Extract:
++++++++++++++++++++

One thing that immediately stands out upon reading the text is its scope. It begins in the outskirts of Aleppo in 1516 with the Mamluk sultan, al-Ashraf Qansuh al-Ghawri, preparing to fight (and be defeated by) the rising star of the region, the Ottoman Empire, and culminates with the popular uprisings associated with the Arab Spring. Although Rogan’s history is predominantly a modern one – the 16th– 18thcenturies are treated quite briskly – his narratives moves swiftly across different decades, events and regions in a manner that is coherent and nods towards a ‘bigger picture’. Certain nations take centre stage – Egypt, Syria, Israel – but this is because they represent the major diplomatic and military players across the study.

++++++++++++++++++++

Supplied data:

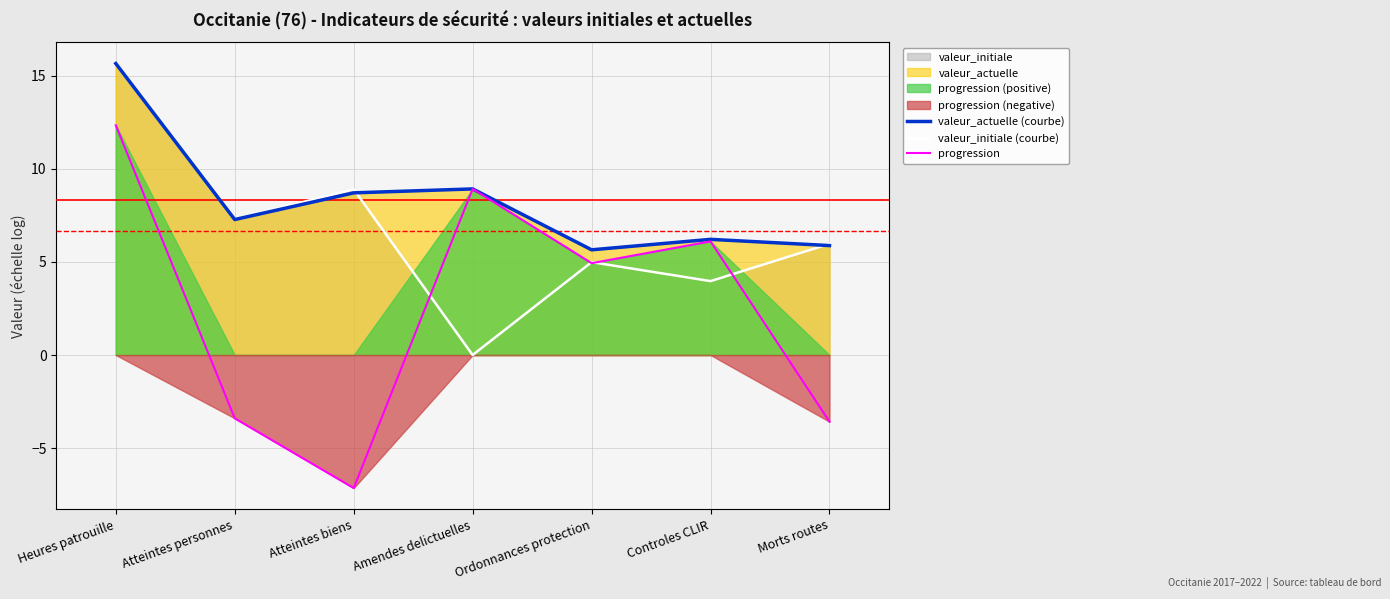

List the series in order of their peak value, lowest first.

progression, valeur_initiale (courbe), valeur_actuelle (courbe)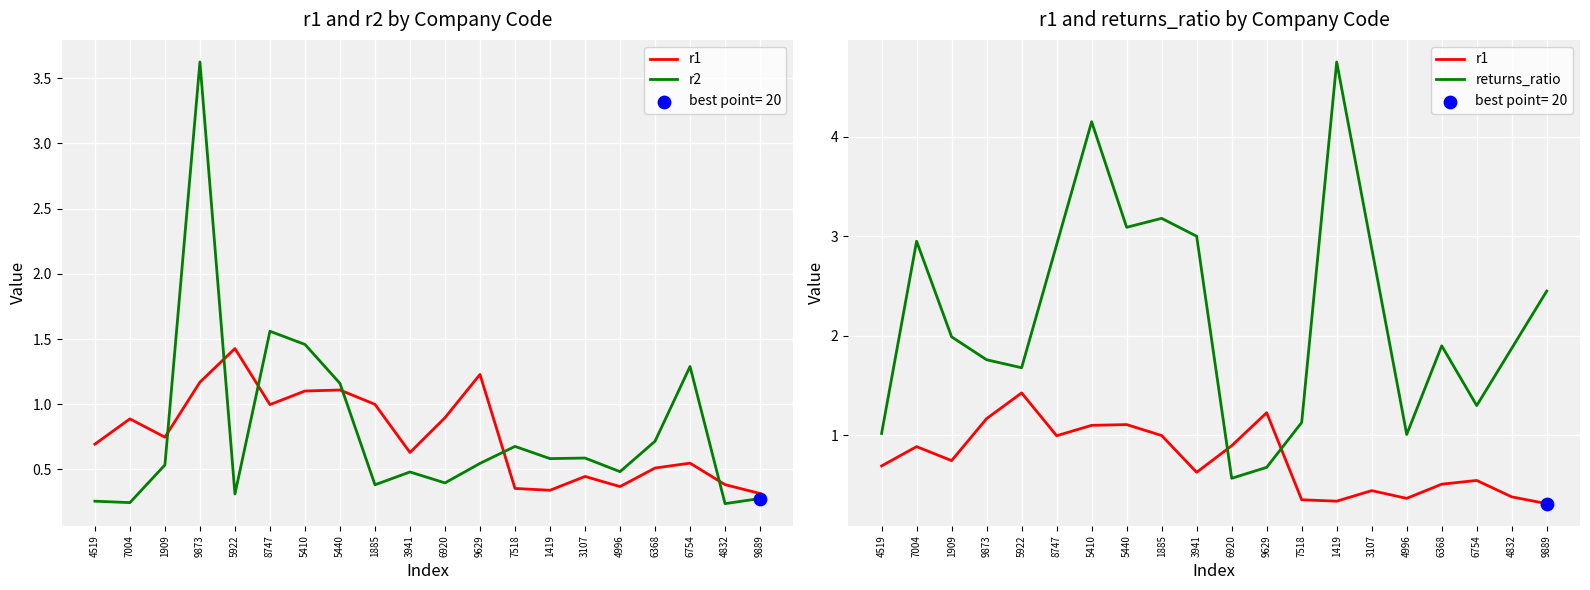

At which category is the sum across all series the highest?

9873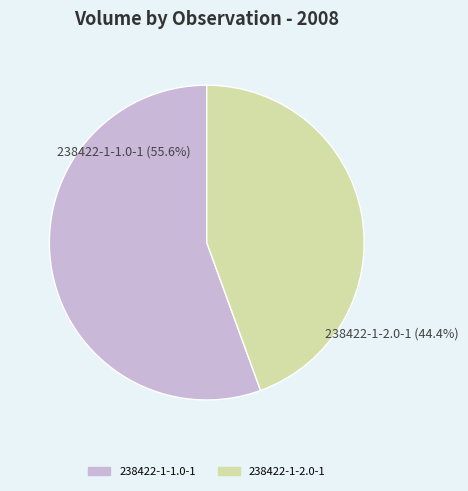

Does 238422-1-1.0-1 represent more than half of the total?

Yes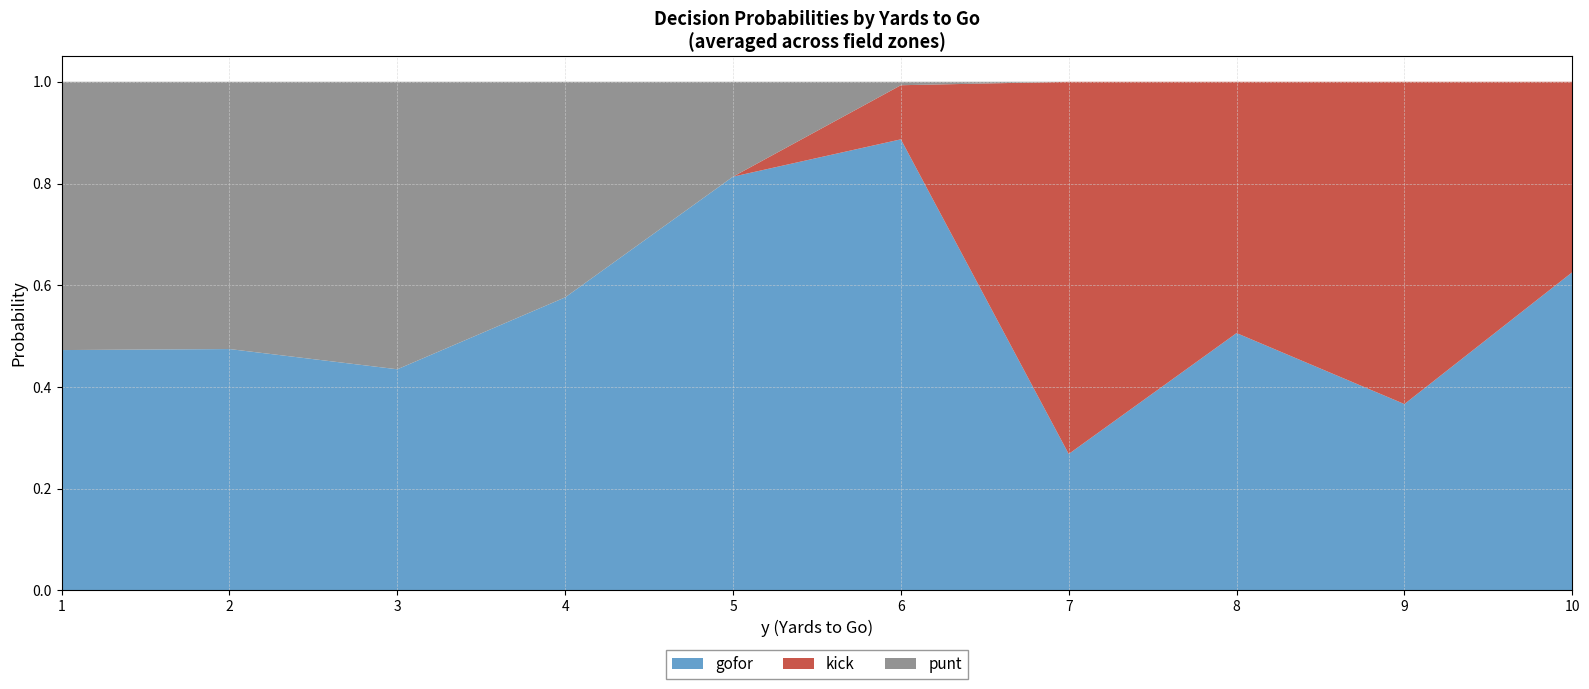

The value of gofor at 2 is 0.1. True or false?

False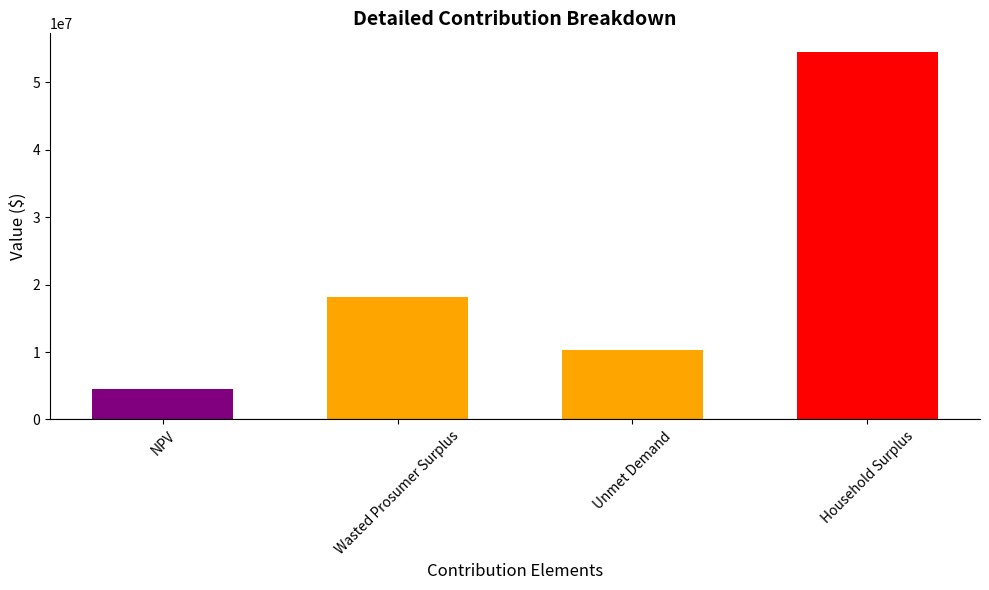

What is the smallest value displayed?

4507273.3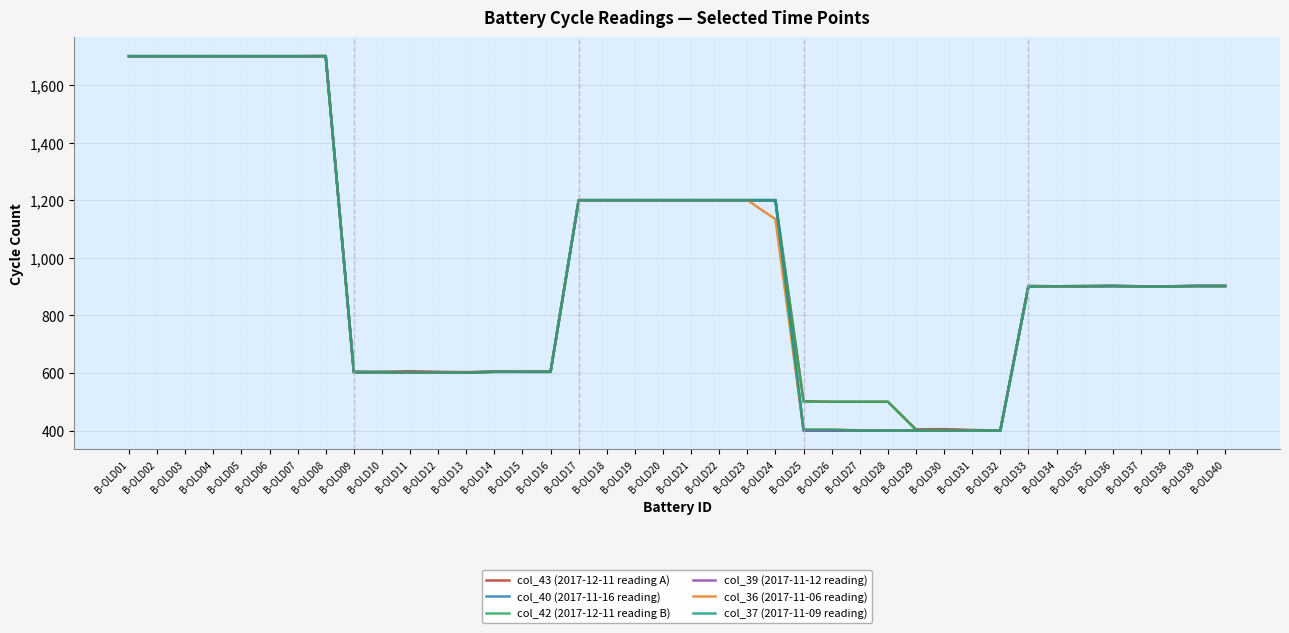

True or false: col_36 (2017-11-06 reading) has more than 2 interior local peaks.

False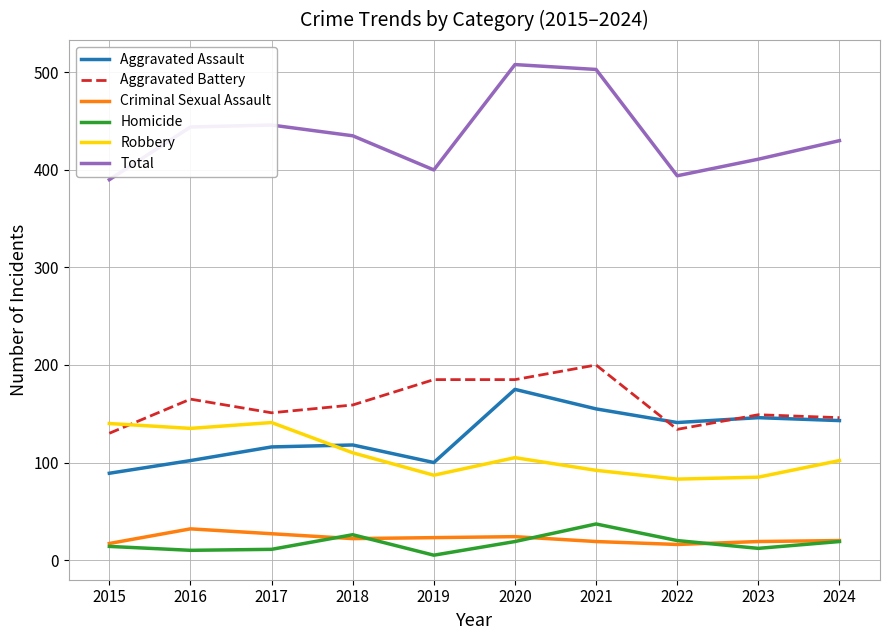

At how many categories does at least one series exceed 98?

10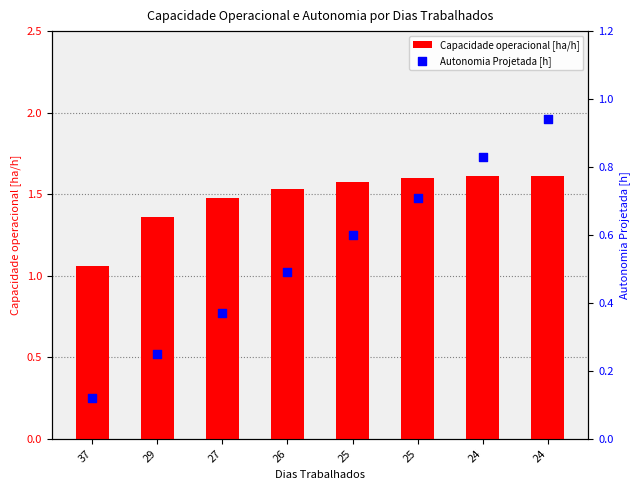

What is the total value across all series at 26?

2.0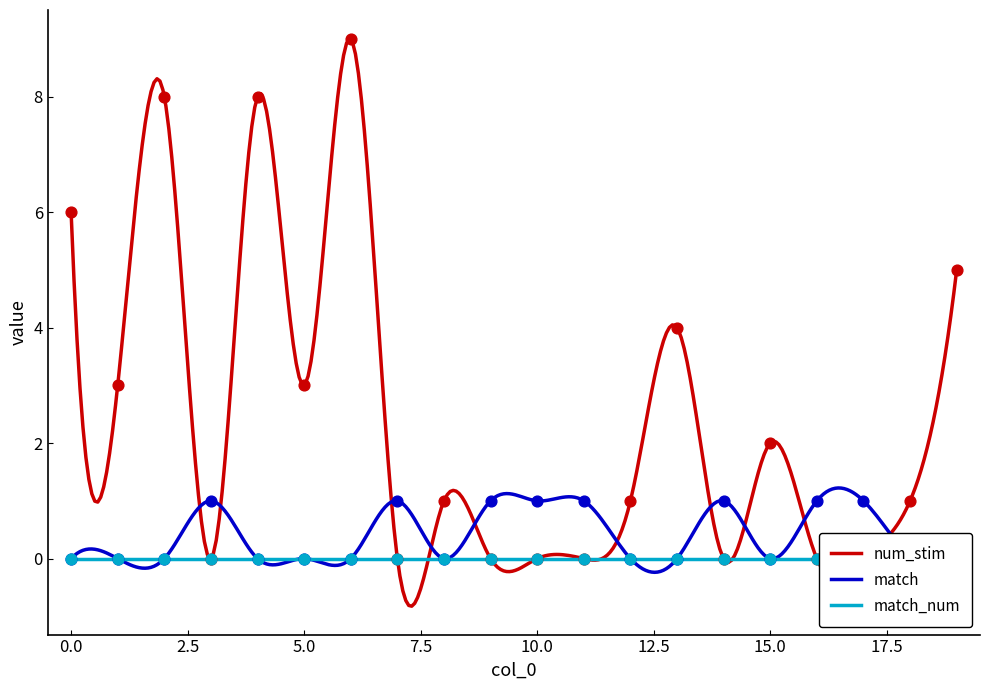

What is the total value across all series at 10?

1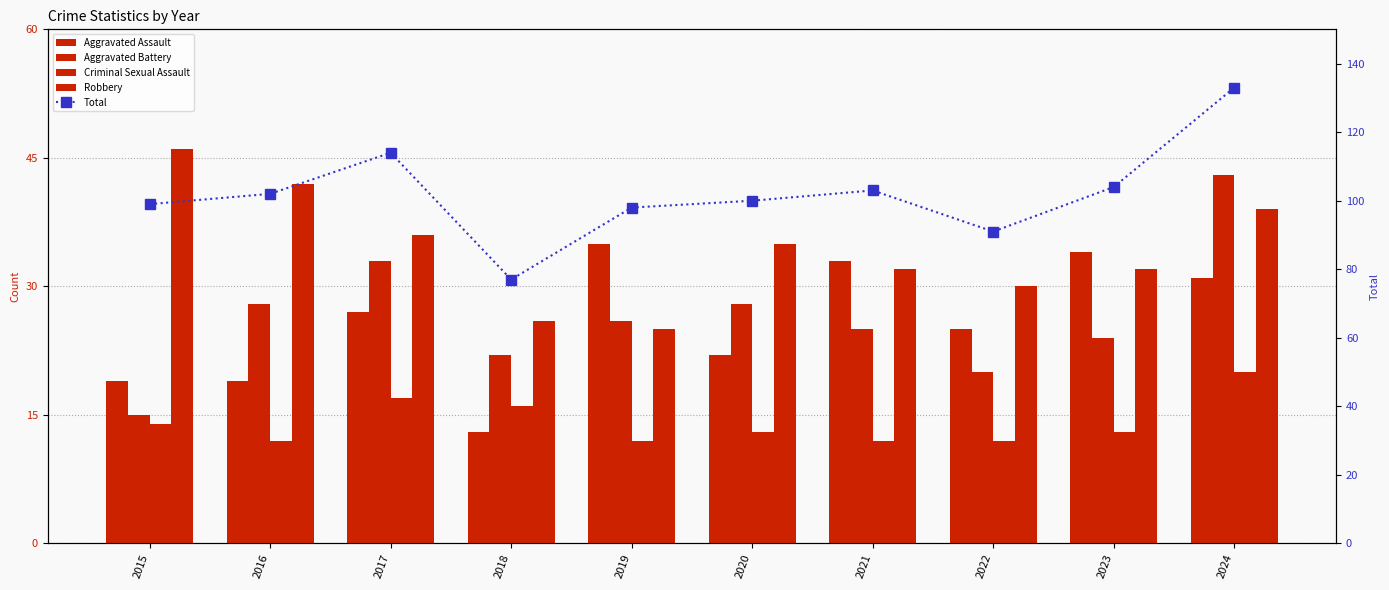

Where is Criminal Sexual Assault nearest to the value 16?

2018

++++++++++++++++++++

Exercise 1: State whether each statement agrees with the review of Rogan's history. Answer yes or no and quote the deciding words. (a) The history opens near Aleppo in 1516. (b) Al-Ghawri defeated the Ottoman Empire. (c) Egypt, Syria and Israel are prominent because they are the major diplomatic and military players.
Exercise 2: Carry on the review of Rogan's history from the point where it stops.
The items have no connection to the review of Rogan's history.

Response 1:
(a) Yes: "It begins in the outskirts of Aleppo in 1516"
(b) No: "preparing to fight (and be defeated by) the rising star of the region, the Ottoman Empire"
(c) Yes: "this is because they represent the major diplomatic and military players across the study"

Response 2:
While Rogan occasionally digresses to celebrate Arab culture and achievement, his story of the Arab world is ultimately marked by unfulfilled dreams and struggle. The Israel-Palestine conflict is afforded the most attention in the book. It develops into a multi-faceted symbol that represents the failure of the Arab states to work together in order to stifle the influence of foreign powers. Other key themes include: sectarian conflict; pan-Arabism; the failings of secular nationalist governments; and the legacy of colonialism. Overall, then, it is a tale of determined rebellion and desire for self-rule, Arab unity but also disparity. 

“The Arab people are haunted by a sense of powerlessness . . . powerlessness to suppress the feeling that you are no more than a lowly pawn on the global chessboard even as the game is being played in your backyard. Unable to achieve their aims in the modern world, the Arabs see themselves as pawns in the game of nations, forced to play by other peoples’ rules”.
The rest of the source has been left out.